→ Selected passage:

Physics
Room-temperature single-photon source with near-millisecond built-in memory
K. B. Dideriksen, R. Schmieg, et al.
This groundbreaking research, conducted by Karsten B. Dideriksen, Rebecca Schmieg, Michael Zugenmaier, and Eugene S. Polzik, unveils a room-temperature single-photon source with a remarkable near-millisecond memory, far surpassing existing systems. Dive into the potential of quantum storage as single photons remain perfectly correlated for an astonishing 0.68 ms!
~3 min • Beginner • English
Introduction
Deterministic solid-state single-photon sources have achieved excellent performance but typically require cryogenic temperatures for high-visibility interference. Ultracold atomic systems also achieve strong performance but at the cost of experimental complexity. Room-temperature atomic vapors provide a promising alternative due to scalability, robustness, and compatibility with atomic memories, and align with the DLCZ framework that unifies photon generation and storage in ensembles. For quantum networking over continental scales, sources must support on-demand generation within storage times on the millisecond scale to match photon time-of-flight. Prior room-temperature DLCZ-type implementations have been limited to microsecond-scale on-demand retrieval, primarily due to thermal motion, collisional decoherence, and readout noise such as four-wave mixing (FWM). The research question addressed here is whether a room-temperature atomic ensemble can serve as a deterministic single-photon source with near-millisecond storage while preserving non-classical correlations and single-photon purity. The study demonstrates such a source by combining motional averaging, a spin-preserving wall coating, and a magic detuning for Raman readout to suppress FWM.

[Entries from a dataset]

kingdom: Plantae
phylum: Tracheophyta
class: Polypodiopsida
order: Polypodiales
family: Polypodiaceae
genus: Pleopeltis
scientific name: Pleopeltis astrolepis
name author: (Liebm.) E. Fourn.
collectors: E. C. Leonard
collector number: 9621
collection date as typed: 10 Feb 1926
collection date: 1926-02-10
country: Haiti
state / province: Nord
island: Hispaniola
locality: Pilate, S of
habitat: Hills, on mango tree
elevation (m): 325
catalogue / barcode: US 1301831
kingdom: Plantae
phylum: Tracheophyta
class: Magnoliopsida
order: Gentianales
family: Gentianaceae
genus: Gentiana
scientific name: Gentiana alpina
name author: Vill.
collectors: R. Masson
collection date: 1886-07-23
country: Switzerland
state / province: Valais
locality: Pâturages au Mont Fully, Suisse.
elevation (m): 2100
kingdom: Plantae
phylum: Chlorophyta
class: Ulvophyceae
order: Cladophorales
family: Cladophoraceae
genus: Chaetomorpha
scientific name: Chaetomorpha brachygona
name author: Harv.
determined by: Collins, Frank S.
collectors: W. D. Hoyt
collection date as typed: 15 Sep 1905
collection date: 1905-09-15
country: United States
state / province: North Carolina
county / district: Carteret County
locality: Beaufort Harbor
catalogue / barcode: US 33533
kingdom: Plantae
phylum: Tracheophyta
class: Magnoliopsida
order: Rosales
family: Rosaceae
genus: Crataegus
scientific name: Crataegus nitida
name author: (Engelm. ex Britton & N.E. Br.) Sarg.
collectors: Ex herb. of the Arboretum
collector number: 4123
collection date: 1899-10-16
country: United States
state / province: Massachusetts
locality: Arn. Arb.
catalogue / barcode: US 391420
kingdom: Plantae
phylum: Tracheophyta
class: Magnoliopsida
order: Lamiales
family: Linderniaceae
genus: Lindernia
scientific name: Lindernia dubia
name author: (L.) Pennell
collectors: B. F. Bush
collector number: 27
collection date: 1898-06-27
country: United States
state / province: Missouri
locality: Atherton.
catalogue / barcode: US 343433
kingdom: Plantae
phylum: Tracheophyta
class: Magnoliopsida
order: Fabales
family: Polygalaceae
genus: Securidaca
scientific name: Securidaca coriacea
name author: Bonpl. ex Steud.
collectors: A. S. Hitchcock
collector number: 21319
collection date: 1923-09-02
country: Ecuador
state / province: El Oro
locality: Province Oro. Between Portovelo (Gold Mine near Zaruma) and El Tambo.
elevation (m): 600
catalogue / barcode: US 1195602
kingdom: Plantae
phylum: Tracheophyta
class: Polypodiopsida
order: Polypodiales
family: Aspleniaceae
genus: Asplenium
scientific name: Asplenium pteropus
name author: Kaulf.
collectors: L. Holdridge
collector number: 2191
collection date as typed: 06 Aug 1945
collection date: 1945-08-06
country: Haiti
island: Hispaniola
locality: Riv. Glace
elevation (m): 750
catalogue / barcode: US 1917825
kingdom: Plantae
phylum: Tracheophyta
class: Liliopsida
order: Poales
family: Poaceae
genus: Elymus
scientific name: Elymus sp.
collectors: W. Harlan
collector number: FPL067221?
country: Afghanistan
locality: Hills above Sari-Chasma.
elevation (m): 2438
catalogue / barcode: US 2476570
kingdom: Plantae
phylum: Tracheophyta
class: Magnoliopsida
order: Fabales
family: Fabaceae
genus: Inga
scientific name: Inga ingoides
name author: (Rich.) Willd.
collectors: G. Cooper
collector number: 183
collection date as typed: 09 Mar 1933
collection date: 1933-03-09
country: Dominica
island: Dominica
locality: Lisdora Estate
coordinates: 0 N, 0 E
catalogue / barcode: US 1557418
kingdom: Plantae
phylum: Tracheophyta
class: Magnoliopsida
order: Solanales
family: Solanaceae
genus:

→ Challenges:
**1)** Decide whether each statement below agrees with the single-photon source summary. Answer yes or no for each, and quote the words of the summary that settle it.
(a) Solid-state single-photon sources usually need cryogenic temperatures for high-visibility interference.
(b) Earlier room-temperature DLCZ-type implementations reached millisecond-scale on-demand retrieval.
(c) The study uses a magic detuning for Raman readout to suppress four-wave mixing.
**2)** Extend the single-photon source summary with a further paragraph that picks up after its final sentence.

→ The responses:
**1)**
(a) Yes: "typically require cryogenic temperatures for high-visibility interference"
(b) No: "have been limited to microsecond-scale on-demand retrieval"
(c) Yes: "a magic detuning for Raman readout to suppress FWM"

**2)**
Literature Review
The work builds on several strands of literature: (i) solid-state single-photon emitters and atom-cavity systems achieving high indistinguishability but often requiring cryogenic operation; (ii) ensemble-based quantum repeaters and DLCZ-type protocols combining single-photon generation and storage; (iii) room-temperature quantum memories demonstrating storage of weak classical pulses for microseconds to milliseconds, including second-scale storage of classical light; and (iv) strategies to suppress four-wave mixing noise in warm vapors (e.g., ladder schemes, cavity engineering, absorption-based methods, Raman absorption, and polarization selection rules). Prior room-temperature DLCZ-like photon sources were constrained to microsecond storage due to thermal motion and collisional decoherence, with FWM identified as a dominant noise source that degrades readout purity. Motional averaging has been proposed to project excitations into symmetric Dicke modes mitigating motion-induced dephasing, and spin-preserving wall coatings extend coherence by protecting Zeeman populations through many wall collisions.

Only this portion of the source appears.